◆ Selection:
....

This is an automated email from the ASF dual-hosted git repository.
lunderberg pushed a commit to branch main
in repository https://gitbox.apache.org/repos/asf/tvm.git
The following commit(s) were added to refs/heads/main by this push:
new 4eafd00cad [Relax][Bugfix] FCallPacked not checked in CodegenVMTIR
(#17073)
4eafd00cad is described below
commit 4eafd00cada11a03c2a949cc6fd0e5d9a06e013b
Author: Eric Lunderberg <[email protected]>
AuthorDate: Fri Sep 6 09:46:00 2024 -0500
[Relax][Bugfix] FCallPacked not checked in CodegenVMTIR (#17073)
Prior to this commit, an operator's `FCallPacked` attribute, used to
specify a 1:1 mapping between a relax operator and a `PackedFunc` that
implements it, was only checked in `CodegenVM`. Any operator with
`FCallPacked` would raise an error when compiled using `CodegenVMTIR`.
This commit removes the `FCallPacked` handling from `CodegenVM`
altogether, and instead checks for this attribute as part of
`LegalizeOps`. This provides the same functionality across both
backends.
---
src/relax/backend/vm/codegen_vm.cc | 24 +----
src/relax/backend/vm/codegen_vm_tir.cc | 24 +----
src/relax/transform/legalize_ops.cc | 25 ++++--
tests/python/relax/test_relax_operators.py | 139 +++++++++++++++++------------
4 files changed, 101 insertions(+), 111 deletions(-)

....

◆ Task:
Answer these questions from the commit email, one per line:
1. Before this commit, which component was the only place an operator's `FCallPacked` attribute was checked?
2. As part of which step does the commit now check for this attribute?
3. How many files were changed in total?
The data after this point comes from a separate source.

Saved entries
....

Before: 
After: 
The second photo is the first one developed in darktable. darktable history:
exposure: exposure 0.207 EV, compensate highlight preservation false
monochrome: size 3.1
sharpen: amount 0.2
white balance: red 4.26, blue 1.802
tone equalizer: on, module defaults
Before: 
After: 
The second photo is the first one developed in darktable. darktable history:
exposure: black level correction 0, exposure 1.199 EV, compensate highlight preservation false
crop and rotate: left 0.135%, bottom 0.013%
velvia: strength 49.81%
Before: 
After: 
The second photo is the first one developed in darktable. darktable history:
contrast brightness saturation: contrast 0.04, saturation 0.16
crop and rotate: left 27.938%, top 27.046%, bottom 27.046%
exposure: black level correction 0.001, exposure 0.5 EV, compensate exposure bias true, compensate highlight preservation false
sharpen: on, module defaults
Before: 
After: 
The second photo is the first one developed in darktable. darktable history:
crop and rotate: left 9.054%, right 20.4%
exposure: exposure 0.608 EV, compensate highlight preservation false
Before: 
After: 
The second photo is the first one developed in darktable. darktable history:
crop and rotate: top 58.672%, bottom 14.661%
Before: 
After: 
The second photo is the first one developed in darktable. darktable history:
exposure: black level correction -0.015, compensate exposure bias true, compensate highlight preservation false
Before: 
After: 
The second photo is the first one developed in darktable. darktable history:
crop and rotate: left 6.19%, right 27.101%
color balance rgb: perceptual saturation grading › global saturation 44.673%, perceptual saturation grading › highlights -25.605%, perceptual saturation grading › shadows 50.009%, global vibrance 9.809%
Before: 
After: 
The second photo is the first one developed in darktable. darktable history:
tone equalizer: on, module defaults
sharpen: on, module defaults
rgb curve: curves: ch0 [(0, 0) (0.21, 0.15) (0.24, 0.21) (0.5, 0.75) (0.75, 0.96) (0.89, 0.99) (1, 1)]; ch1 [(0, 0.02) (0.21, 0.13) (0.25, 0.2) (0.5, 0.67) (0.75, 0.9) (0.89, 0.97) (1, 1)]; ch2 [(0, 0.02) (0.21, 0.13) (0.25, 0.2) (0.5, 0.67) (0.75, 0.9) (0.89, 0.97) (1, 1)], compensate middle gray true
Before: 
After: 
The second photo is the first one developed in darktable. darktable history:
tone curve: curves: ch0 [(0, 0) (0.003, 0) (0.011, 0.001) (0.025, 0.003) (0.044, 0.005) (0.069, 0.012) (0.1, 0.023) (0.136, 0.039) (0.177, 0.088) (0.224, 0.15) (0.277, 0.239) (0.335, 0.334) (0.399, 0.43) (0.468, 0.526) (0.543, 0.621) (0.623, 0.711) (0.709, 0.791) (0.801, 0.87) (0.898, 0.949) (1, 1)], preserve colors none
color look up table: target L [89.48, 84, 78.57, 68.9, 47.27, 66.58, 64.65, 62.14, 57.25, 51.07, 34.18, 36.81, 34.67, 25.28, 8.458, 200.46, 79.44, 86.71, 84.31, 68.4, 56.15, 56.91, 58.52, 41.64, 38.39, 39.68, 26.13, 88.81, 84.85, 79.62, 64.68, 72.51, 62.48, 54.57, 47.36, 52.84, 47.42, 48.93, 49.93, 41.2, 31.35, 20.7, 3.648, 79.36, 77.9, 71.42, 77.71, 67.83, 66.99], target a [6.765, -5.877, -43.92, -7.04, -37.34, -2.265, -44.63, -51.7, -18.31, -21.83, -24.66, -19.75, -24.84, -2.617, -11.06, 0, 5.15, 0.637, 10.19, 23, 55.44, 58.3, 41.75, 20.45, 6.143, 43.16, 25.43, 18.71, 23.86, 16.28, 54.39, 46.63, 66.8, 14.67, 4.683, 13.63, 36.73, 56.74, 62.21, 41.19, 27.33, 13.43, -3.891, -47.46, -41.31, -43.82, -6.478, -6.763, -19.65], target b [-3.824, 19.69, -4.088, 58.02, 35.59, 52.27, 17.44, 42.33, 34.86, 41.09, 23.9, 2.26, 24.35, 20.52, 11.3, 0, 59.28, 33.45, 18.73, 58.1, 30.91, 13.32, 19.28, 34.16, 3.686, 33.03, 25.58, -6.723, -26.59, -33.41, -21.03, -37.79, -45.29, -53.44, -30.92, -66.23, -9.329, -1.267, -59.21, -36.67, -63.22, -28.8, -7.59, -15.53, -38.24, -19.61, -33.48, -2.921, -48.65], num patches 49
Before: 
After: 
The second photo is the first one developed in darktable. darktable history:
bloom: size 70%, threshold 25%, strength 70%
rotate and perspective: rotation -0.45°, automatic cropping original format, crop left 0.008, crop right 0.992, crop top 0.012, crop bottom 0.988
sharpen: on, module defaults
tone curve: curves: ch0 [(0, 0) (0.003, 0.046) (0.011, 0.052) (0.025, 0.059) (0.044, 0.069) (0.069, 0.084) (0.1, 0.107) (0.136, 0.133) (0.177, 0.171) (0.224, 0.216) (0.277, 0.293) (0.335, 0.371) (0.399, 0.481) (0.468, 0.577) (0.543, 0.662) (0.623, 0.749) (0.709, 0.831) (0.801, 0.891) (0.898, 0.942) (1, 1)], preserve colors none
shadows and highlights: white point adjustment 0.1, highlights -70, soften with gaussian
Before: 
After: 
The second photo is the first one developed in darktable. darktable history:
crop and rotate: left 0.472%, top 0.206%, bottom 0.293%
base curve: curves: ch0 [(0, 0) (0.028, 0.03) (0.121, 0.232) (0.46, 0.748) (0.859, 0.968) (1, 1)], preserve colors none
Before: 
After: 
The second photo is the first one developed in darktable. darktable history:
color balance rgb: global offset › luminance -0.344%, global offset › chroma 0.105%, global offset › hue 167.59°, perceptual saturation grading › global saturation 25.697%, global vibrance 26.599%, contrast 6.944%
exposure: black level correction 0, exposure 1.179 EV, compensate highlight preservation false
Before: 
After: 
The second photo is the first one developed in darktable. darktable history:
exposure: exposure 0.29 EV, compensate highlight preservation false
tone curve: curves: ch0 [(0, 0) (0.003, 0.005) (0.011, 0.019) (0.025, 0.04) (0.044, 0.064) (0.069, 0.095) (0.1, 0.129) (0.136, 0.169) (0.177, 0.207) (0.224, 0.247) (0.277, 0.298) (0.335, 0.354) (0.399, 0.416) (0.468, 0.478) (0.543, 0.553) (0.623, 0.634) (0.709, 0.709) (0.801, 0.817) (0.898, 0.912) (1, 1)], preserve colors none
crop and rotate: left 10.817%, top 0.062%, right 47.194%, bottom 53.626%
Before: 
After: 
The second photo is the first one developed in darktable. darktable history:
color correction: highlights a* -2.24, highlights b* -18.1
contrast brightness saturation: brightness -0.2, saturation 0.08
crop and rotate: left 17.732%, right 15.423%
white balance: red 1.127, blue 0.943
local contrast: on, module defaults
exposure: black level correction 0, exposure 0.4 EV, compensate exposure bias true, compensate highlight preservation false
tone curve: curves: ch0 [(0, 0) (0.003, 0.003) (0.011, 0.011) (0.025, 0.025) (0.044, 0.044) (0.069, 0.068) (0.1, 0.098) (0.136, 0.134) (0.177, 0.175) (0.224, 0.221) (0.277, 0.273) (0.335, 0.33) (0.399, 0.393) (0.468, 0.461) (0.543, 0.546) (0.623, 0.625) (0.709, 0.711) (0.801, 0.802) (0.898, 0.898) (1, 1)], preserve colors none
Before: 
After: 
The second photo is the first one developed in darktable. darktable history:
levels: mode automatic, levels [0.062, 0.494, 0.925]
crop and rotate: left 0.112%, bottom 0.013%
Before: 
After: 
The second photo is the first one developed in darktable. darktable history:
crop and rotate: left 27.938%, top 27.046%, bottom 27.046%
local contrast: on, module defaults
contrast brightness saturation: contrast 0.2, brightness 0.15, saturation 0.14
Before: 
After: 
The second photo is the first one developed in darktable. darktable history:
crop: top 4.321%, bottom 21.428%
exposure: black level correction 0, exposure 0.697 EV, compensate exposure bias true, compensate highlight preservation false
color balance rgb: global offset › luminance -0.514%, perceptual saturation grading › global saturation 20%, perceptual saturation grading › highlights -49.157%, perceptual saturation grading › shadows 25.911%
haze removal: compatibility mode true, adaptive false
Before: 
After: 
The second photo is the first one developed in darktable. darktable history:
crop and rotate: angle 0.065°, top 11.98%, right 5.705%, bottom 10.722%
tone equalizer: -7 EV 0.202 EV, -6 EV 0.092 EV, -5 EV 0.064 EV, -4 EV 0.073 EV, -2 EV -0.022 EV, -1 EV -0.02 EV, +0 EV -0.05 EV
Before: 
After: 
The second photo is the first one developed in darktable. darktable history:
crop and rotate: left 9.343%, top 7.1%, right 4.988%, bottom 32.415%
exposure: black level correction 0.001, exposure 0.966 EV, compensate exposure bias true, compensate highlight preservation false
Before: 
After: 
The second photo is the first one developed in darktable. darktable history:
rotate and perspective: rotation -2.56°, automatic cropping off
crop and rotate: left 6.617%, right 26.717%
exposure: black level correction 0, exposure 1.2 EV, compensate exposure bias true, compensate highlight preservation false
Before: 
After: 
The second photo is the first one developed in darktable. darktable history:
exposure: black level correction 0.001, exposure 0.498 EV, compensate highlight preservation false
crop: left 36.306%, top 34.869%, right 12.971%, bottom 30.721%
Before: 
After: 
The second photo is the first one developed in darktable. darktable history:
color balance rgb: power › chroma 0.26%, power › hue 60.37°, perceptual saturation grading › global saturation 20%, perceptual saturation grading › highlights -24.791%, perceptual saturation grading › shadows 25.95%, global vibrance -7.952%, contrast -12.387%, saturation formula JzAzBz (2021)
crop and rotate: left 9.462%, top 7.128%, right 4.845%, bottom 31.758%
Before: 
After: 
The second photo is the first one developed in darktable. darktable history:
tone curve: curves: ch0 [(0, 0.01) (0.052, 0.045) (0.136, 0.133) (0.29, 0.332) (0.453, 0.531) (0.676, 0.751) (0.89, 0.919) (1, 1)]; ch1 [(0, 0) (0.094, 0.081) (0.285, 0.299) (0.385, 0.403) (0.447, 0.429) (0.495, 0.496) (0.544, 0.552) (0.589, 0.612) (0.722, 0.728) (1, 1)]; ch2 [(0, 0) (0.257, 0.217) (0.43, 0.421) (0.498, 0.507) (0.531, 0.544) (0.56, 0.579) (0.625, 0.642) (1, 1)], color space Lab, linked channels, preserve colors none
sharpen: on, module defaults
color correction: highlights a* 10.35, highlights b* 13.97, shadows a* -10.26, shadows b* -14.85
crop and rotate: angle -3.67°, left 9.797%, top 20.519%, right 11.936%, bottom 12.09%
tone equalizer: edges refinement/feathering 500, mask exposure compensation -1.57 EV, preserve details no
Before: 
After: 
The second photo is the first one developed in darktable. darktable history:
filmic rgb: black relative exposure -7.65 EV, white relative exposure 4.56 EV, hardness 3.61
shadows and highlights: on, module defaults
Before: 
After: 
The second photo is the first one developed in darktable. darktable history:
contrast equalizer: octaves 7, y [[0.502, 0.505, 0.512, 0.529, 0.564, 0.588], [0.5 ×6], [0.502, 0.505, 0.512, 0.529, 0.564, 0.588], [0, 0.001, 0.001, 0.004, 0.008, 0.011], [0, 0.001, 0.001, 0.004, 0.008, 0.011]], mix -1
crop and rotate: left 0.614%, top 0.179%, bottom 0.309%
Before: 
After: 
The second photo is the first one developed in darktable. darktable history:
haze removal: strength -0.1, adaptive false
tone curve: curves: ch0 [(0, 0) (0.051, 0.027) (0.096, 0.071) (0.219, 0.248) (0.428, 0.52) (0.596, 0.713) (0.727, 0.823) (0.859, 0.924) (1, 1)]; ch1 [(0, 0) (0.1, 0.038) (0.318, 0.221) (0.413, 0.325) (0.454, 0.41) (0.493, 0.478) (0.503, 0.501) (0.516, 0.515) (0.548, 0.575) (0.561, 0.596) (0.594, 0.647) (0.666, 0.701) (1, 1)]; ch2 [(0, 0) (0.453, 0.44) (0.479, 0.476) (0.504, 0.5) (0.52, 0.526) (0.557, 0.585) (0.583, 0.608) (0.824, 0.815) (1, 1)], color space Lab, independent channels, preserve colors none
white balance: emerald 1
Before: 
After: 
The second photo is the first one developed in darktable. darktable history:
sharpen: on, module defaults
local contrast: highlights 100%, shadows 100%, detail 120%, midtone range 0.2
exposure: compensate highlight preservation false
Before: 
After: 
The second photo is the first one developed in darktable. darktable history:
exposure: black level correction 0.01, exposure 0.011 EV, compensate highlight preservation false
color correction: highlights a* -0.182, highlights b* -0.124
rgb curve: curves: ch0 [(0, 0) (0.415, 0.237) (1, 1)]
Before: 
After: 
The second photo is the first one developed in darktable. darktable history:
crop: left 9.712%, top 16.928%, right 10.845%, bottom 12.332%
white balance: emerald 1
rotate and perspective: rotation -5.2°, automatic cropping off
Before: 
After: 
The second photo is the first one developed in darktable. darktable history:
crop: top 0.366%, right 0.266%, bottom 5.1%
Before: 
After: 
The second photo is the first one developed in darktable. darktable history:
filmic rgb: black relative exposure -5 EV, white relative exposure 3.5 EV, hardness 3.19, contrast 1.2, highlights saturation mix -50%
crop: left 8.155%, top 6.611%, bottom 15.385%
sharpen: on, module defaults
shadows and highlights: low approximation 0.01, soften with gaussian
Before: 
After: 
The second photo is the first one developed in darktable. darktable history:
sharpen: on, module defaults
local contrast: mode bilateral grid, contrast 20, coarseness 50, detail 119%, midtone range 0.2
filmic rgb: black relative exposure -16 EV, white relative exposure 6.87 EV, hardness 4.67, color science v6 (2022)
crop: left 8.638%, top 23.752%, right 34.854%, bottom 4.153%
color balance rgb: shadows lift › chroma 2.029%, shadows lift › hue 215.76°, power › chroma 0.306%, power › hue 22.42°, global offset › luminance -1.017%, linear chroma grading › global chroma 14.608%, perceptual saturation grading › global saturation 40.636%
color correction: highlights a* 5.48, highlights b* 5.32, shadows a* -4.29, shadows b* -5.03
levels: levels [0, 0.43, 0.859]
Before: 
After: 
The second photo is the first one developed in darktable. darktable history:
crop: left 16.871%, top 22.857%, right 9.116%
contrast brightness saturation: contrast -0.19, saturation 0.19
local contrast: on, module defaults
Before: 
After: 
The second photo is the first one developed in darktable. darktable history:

....

◆ Task solution:
1. `CodegenVM`
2. `LegalizeOps`
3. 4